Having opened for Depeche Mode early in their career, Chvrches serves as an extension of that same dual-minded ambition: anthemic and orchestral electronic music. And even though you might occasionally mistake catchy for “happy” on The Bones of What You Believe, Gore likely approves of the album’s scarcity of bliss. Mayberry has even credited Depeche Mode frontman Dave Gahan for teaching her how to command a stage – something she struggled with early on, as her initial presence failed to rival the self-assurance of Chvrches’ recordings.  

On “Gun,” “Recover” and “By the Throat” the band displays an outsized confidence in pacing and patience. This ability to dial back the cacophony before reaching a swelling dénouement would become more apparent on tracks found on their later records such as “Clearest Blue.” Here, however, the results feel less deliberate – each successive element inspired by the urgency of the individual moment.

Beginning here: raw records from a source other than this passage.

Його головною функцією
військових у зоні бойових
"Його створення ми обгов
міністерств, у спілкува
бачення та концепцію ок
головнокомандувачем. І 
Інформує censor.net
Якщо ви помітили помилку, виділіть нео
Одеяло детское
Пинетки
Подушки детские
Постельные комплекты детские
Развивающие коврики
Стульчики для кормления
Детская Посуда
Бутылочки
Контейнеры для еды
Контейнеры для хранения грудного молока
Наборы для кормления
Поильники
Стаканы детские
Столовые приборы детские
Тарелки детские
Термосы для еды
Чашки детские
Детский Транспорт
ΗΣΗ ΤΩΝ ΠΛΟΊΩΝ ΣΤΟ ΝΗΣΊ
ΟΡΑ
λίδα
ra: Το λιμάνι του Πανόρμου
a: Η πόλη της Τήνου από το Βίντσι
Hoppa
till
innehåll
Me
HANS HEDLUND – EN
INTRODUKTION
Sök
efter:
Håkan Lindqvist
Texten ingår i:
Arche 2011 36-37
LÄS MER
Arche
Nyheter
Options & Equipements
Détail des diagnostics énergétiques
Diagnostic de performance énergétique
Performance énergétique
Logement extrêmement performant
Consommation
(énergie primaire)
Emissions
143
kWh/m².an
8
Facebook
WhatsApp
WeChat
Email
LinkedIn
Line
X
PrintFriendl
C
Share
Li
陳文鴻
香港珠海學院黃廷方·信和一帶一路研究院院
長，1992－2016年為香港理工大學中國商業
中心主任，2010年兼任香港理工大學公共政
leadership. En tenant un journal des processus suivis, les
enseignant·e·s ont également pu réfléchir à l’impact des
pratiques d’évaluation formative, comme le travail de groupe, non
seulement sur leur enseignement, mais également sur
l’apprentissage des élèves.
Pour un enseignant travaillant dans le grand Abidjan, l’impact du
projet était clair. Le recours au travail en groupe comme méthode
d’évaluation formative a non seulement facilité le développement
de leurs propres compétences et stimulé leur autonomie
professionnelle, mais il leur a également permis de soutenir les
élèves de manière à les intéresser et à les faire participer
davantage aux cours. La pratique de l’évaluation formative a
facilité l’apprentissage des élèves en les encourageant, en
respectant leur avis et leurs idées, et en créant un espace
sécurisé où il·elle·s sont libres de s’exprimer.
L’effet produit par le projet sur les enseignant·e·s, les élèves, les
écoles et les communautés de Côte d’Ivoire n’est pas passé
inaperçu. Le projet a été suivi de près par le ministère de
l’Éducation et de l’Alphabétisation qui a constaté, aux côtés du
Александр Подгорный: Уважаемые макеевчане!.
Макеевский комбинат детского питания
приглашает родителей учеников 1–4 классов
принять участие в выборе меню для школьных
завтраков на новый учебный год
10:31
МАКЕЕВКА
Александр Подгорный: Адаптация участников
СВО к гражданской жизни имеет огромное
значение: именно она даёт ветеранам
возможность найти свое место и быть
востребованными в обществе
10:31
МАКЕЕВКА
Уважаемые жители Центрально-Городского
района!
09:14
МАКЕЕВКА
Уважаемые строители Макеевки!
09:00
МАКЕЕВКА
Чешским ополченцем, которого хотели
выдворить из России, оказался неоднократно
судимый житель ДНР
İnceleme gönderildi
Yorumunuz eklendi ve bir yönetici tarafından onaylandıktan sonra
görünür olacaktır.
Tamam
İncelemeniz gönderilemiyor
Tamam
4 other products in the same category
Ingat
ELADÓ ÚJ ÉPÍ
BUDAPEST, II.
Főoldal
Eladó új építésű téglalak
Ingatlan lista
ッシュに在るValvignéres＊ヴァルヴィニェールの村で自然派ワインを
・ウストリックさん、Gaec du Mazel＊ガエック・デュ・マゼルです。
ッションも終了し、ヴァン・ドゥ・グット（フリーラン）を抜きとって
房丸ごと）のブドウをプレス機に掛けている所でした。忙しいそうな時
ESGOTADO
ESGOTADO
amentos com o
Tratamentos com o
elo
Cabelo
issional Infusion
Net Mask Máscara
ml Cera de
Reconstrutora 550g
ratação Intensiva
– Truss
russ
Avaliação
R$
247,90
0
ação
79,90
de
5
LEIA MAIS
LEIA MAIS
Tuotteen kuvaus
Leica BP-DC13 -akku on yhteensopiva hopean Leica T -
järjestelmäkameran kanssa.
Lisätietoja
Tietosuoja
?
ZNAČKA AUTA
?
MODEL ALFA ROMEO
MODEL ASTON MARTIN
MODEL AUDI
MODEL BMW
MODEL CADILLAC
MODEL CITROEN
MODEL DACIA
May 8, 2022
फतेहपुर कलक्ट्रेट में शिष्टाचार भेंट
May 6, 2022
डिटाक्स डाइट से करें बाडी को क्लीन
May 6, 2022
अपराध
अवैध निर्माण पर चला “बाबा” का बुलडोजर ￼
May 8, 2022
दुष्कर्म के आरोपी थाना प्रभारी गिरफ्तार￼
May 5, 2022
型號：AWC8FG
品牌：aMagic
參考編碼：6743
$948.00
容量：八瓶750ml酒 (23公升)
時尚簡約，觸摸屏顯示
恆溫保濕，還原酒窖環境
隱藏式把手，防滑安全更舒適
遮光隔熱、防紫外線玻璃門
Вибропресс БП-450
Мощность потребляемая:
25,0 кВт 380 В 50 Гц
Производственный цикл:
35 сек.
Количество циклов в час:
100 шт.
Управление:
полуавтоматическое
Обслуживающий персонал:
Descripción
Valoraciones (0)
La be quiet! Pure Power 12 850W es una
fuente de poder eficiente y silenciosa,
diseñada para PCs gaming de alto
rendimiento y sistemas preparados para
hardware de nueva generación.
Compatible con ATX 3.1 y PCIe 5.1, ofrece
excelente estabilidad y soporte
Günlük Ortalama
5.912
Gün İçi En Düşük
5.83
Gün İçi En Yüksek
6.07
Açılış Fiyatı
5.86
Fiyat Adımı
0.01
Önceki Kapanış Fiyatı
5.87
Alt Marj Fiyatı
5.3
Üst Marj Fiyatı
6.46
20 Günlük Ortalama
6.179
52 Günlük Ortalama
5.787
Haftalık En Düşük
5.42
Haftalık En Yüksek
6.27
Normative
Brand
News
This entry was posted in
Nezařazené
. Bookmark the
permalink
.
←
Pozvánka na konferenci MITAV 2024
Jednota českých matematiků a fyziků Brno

The greatest example of this occurs on the lesser celebrated “Tether,” a song about emerging scarred but unbroken from a destructive relationship. It begins with a repetitive, understated guitar riff backing Mayberry’s lyrics.

“Trade our places / take no chances / bind me ‘til my lips are silent” she sings as the song’s urgency increases. Just beyond the two-minute mark, when you expect the individual components to unify, the bottom falls out for thirty seconds, leaving little more than a static hum. “I feel incapable of / Seeing the end / I feel incapable of / Saying it’s over,” she repeats. Synth and drum machine ascend and merge into one. The guitar returns, creating narrative agency and releasing the burden of hopelessness. It’s a moment perfected in the best work by a complex sonic craftsman like M83 – hardly territory covered in a self-produced debut record.While Chvrches has often been hailed as a band made by blogger hype, the description often suggests condescension, as if success fell into their lap. All three members paid industry dues before their instant chemistry forged a creative partnership that’s proven that they’re more than just another ephemeral synth-pop sensation. Bands toil throughout their entire careers to produce one song as resonant as the twelve on The Bones of What You Believe. It takes a lot of work to be that lucky. Chvrches may not have blazed new trails, but they resuscitated the beautiful, soulful heartbeat within electronic music. That singular sound, an assemblage of discarded elements, breathed new life into an increasingly droll independent landscape.